§ **Task a**:
Render the rows below the text as a Markdown table with the columns No. and Entry, starting at the line that contains "class: Magnoliopsida" and ending at the last line of the rows. Number each line and leave out any blank lines.

If a market hasn't moved a kopek's worth in nineteen months, it is not a bull-market - that's all I was saying in the above. So we should not be celebrating the tenth anniversary of something that died when it was eight years and four months old - to suggest such a thing would be a tad tendentious, no? Yet all the pundits are suggesting it. Methinks they suggesteth too much ...
>It's funny how the critics
>are stuck in this pattern worse than the market participants:
>looking at the last 9 months could tell tales of doom and gloom,
You gotta go back a long way to find the timespan that makes the last 19 months look like anything but shit, Jordan.
If that $1.5 billion-per-day foreign capital drip suddenly dries up - because it's scared of the role of rising energy prices (from what oil is doing to, say, GM projections, to what privatised electricity is doing to, say, everyone in California), and scared of tech markets that terrify a central bank into shoring it up with public money, and scared of a financial sector that won't say just how exposed it is to plumetting junk bonds - well, you're suddenly looking at the inflation, interest rates and a credit crunch. Shit, someone might even look up the CAD! Oh, and all this in the only economy that's keeping a lot of other economies rolling. Europe and Japan don't seem ready to assume that role right now.

§ **Task b**:
Set down the passage from the post on the stalled market word for word, starting at "If a market" and ending at "too much ...".

§ **Data section**:

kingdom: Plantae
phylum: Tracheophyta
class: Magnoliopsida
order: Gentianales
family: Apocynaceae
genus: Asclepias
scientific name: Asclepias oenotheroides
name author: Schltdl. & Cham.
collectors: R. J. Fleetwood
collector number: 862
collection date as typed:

§ **Written solution a**:
| No. | Entry |
|---|---|
| 1 | class: Magnoliopsida |
| 2 | order: Gentianales |
| 3 | family: Apocynaceae |
| 4 | genus: Asclepias |
| 5 | scientific name: Asclepias oenotheroides |
| 6 | name author: Schltdl. & Cham. |
| 7 | collectors: R. J. Fleetwood |
| 8 | collector number: 862 |
| 9 | collection date as typed: |

§ **Written solution b**:
If a market hasn't moved a kopek's worth in nineteen months, it is not a bull-market - that's all I was saying in the above. So we should not be celebrating the tenth anniversary of something that died when it was eight years and four months old - to suggest such a thing would be a tad tendentious, no? Yet all the pundits are suggesting it. Methinks they suggesteth too much ...